For those patients that will not show signs of recovery by one year, consideration should be given to surgery, especially if there are absolutely no signs of improvement, or if the patient presented with poor prognostic factors (i.e., it happened after surgery or major trauma). The two main surgical options include (1) releasing scar tissue and freeing up the nerve (this is technically called neurolysis) or (2) transferring a healthy muscle to the shoulder blade. Transfer of half the pectoralis major has become our procedure of choice. Very rarely, consideration is given to fusing the scapula to the chest wall (scapulothoracic arthrodesis).
Split pectoralis major transfer for serratus anterior palsy
The pectoralis major muscle arises partly from the collarbone (clavicular head) and partly from the anterior chest wall (sternal head).
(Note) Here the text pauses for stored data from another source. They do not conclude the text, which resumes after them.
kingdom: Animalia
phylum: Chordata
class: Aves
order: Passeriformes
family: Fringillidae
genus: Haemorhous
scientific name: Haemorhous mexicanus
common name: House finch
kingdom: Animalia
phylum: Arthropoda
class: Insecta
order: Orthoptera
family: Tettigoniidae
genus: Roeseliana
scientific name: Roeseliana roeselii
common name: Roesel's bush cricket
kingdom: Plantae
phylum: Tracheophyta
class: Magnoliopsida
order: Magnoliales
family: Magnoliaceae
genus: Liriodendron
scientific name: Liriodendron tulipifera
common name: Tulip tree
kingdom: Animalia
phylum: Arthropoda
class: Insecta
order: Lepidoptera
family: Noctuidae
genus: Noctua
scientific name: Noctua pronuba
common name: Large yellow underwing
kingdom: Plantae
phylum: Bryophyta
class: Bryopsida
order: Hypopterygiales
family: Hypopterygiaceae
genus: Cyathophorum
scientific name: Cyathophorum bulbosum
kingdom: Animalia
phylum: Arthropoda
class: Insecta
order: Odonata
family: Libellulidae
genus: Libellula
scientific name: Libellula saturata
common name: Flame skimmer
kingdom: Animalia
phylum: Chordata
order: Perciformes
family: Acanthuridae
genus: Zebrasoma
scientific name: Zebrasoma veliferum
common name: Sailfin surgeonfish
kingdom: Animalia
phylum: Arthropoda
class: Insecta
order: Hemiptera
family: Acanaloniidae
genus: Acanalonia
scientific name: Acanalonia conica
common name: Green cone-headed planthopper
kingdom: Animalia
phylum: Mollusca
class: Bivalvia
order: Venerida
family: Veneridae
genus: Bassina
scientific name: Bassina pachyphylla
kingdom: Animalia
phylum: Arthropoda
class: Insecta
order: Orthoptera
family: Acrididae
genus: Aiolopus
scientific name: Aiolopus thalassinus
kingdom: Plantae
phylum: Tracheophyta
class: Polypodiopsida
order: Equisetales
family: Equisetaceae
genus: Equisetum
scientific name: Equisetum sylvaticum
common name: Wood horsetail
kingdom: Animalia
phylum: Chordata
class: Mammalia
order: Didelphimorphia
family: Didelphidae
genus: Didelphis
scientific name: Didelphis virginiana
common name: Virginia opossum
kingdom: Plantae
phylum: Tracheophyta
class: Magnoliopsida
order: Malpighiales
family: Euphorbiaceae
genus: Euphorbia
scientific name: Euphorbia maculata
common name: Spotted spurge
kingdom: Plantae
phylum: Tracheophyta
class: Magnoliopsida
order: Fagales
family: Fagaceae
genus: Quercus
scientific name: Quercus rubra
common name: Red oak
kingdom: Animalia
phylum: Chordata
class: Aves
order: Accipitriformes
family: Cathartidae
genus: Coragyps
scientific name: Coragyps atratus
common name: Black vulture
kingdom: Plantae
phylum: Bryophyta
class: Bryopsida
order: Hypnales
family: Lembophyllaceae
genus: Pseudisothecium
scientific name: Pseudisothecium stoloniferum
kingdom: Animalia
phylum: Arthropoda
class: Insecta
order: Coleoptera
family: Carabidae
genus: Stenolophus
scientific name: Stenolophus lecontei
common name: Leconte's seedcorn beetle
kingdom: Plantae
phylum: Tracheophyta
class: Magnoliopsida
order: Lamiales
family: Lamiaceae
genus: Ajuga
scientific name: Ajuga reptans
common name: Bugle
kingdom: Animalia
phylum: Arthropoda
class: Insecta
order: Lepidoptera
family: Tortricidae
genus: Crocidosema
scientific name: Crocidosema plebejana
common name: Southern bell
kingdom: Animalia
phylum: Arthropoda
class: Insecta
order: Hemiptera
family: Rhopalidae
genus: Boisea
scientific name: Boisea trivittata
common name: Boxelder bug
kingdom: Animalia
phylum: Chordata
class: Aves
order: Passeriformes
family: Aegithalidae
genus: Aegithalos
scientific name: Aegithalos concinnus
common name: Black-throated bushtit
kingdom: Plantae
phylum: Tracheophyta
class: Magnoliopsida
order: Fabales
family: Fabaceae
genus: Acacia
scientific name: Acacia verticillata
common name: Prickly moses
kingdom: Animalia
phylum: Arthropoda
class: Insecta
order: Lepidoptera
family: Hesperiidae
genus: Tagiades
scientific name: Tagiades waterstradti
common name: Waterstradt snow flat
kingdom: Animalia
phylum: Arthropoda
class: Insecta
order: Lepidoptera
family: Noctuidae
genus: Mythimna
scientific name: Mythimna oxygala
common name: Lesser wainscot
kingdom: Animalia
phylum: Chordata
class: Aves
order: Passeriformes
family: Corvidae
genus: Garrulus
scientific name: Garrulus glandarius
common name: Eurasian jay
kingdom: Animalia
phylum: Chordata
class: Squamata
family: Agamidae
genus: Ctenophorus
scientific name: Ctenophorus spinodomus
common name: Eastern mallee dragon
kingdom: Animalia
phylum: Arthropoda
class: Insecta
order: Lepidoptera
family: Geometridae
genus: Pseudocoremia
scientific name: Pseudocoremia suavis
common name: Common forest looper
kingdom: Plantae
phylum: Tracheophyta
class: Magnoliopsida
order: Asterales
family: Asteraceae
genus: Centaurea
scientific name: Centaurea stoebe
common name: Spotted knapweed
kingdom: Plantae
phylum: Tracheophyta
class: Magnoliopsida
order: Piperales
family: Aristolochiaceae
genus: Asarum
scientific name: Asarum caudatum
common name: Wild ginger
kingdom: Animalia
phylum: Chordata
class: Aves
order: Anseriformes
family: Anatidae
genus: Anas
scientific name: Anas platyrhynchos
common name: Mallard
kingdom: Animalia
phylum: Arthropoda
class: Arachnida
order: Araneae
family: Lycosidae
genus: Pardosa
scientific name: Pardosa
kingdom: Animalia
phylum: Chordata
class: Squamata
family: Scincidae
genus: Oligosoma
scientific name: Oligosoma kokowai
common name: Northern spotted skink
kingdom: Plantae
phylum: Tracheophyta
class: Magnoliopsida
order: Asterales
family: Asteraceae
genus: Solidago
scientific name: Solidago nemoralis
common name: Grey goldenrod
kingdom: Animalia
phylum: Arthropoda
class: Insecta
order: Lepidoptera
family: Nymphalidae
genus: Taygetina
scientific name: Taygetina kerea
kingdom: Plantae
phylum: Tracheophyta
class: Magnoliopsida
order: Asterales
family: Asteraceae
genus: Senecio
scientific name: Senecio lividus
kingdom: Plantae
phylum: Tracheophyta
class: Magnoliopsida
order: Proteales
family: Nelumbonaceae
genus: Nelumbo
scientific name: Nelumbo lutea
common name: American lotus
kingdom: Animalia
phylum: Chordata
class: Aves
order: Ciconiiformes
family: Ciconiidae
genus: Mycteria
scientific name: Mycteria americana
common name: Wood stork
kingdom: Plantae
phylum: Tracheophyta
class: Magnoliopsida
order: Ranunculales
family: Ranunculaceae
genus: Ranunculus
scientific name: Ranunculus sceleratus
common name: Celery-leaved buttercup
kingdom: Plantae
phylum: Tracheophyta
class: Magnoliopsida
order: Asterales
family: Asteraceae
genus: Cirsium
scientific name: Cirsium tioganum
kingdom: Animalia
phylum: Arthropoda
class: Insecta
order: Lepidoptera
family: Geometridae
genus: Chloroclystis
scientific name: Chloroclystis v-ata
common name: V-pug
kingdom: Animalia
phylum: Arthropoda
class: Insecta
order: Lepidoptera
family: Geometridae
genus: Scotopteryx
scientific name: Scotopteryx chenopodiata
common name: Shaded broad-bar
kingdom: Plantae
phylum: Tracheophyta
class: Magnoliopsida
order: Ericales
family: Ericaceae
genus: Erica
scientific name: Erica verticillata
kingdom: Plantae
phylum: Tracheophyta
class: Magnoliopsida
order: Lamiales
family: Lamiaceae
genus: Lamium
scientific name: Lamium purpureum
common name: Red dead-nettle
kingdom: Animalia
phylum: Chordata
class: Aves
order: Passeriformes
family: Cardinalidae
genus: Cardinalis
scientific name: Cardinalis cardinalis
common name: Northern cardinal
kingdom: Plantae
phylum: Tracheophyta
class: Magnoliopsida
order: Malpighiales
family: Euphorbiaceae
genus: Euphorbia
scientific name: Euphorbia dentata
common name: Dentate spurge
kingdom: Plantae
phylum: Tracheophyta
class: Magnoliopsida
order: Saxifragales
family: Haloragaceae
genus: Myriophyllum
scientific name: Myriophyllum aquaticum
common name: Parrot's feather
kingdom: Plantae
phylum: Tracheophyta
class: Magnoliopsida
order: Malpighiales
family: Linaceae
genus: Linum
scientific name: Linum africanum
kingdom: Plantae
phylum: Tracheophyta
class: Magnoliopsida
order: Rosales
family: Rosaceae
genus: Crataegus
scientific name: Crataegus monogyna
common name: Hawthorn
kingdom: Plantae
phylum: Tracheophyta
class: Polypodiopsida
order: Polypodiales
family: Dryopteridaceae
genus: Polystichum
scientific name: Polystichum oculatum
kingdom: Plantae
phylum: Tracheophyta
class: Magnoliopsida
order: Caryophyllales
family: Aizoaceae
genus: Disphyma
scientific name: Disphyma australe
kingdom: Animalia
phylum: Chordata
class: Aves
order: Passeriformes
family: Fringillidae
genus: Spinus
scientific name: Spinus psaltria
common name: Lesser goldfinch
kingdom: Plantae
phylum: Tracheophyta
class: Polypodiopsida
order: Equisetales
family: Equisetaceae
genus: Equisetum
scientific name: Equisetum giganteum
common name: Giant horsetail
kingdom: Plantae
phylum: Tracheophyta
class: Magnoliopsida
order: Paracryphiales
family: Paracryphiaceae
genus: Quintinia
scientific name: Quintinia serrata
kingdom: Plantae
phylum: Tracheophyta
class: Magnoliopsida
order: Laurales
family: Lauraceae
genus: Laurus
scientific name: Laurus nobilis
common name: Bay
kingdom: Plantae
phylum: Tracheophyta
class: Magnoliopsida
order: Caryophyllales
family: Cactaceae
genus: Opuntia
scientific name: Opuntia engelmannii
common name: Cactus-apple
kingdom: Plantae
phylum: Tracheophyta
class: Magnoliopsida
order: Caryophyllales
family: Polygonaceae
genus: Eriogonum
It attach into the humerus bone in the arm.
In patients with serratus anterior palsy, moving the sternal head of the pectoralis from the humerus to the lower tip of the shoulder blade improves pain, resolves winging, and provides power for improved active elevation. The procedure requires two incisions or skin cuts, one in the front of the arm to free up the sternal head of the pectoralis from the humerus, and a second small one over tip of the shoulder blade for reattachment of the transferred tendon.
After surgery, the arm is placed in a sling for six weeks. Therapy starts at that point and concentrates on regaining complete motion and strengthening the muscles around the shoulder and shoulder blade.